Now running late I had to hot foot it back to the city centre to catch my minibus to the border with Pakistan. I wasn't visiting, just going to see the border closing ceremony, and all the pomp that accompanied it. After an hour of rushing through traffic we arrived 2km short of the border and we were told to walk the rest of the way. I was soon met by a crowd thousands strong all pushing and shoving to get a good position near the closed gates. Not knowing what to do I walked to the front and stood with the other confused looking white people near the front off to the side. They then opened a small side gate allowing only the women through but this caused a huge surge by all parties and soon they had no choice but to open the main gate and allow the eager locals to proceed.
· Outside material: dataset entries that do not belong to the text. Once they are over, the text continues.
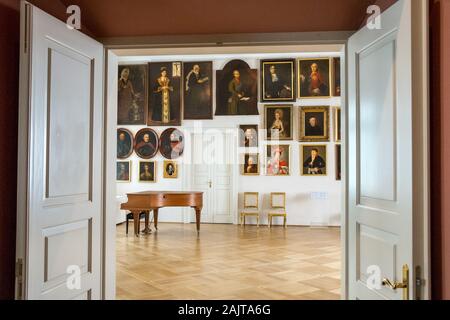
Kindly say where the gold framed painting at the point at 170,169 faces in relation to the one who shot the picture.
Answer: facing the viewer

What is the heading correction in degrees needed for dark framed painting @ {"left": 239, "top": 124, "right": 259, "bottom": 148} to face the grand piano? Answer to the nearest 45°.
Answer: approximately 45° to its right

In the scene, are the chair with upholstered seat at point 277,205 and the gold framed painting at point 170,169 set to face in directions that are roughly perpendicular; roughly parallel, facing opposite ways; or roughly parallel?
roughly parallel

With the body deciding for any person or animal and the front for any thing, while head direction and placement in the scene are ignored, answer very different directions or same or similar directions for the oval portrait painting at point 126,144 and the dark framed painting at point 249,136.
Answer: same or similar directions

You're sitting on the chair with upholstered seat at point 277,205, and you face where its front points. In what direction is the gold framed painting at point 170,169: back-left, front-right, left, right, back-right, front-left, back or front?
right

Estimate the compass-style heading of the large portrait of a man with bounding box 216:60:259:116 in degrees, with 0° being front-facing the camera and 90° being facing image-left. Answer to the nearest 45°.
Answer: approximately 0°

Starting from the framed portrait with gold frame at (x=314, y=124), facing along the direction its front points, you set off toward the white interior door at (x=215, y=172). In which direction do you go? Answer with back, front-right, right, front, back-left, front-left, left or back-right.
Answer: right

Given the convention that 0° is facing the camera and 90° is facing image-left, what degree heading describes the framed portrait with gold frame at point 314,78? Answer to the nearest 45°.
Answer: approximately 0°

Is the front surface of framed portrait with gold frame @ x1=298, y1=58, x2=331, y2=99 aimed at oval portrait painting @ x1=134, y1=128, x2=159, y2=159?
no

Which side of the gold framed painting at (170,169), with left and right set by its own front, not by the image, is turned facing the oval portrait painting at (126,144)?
right

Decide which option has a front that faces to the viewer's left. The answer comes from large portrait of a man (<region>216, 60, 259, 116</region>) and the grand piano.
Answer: the grand piano

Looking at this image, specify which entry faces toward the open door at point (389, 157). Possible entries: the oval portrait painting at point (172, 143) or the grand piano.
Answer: the oval portrait painting

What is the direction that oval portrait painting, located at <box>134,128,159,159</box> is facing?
toward the camera

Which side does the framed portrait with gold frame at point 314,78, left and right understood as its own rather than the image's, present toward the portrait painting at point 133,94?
right

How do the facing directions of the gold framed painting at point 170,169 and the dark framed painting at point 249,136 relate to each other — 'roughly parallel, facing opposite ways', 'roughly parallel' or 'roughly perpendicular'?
roughly parallel

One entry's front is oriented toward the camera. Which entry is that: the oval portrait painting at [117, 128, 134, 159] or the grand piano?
the oval portrait painting

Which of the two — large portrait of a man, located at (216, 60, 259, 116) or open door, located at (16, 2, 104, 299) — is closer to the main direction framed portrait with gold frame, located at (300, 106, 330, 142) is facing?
the open door

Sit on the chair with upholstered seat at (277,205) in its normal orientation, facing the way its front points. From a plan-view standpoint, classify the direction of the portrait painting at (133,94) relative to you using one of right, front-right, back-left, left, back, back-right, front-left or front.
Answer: right
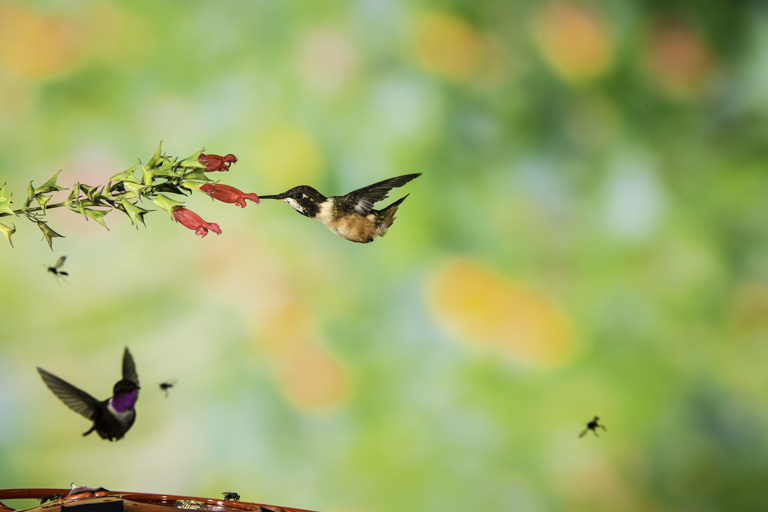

The mounted police men troed there best to keep the crowd under control but theres no stopping a crowd of Indians looking to get the best seats. Nearing the stadium all those holding a foreign passport were allowed to enter via a side entrance and we were shown to a privare area nearest the boder gates, one perk of being a whitey in India. The ceremony kicked off with women and children running up and down the main road carrying the Indian flag, then they all had a little disco dance, was actually nice to see the women getting to let tneir hair down for a change. On the Pakistan side of the border it all looked a much more sombre affair, the men on one side the concealed women on the other. Then the main show kicked off literally, one after the other soldiers proceeded to high kick and then goose march to the border where a Pakistani conuterpart would be mirroring their actions. There was lots of gate slamming and then the flags were lowered similtaneously and at that it was all over, and as fast as tbe stadium filled it began to empty.
In the morning I did a quick circuit of the temple before embarking on my long journey up to the hill station of McLeod Ganj, happy to be escaping the heat my only worry was the 3 public busses I was going to have to take to get there!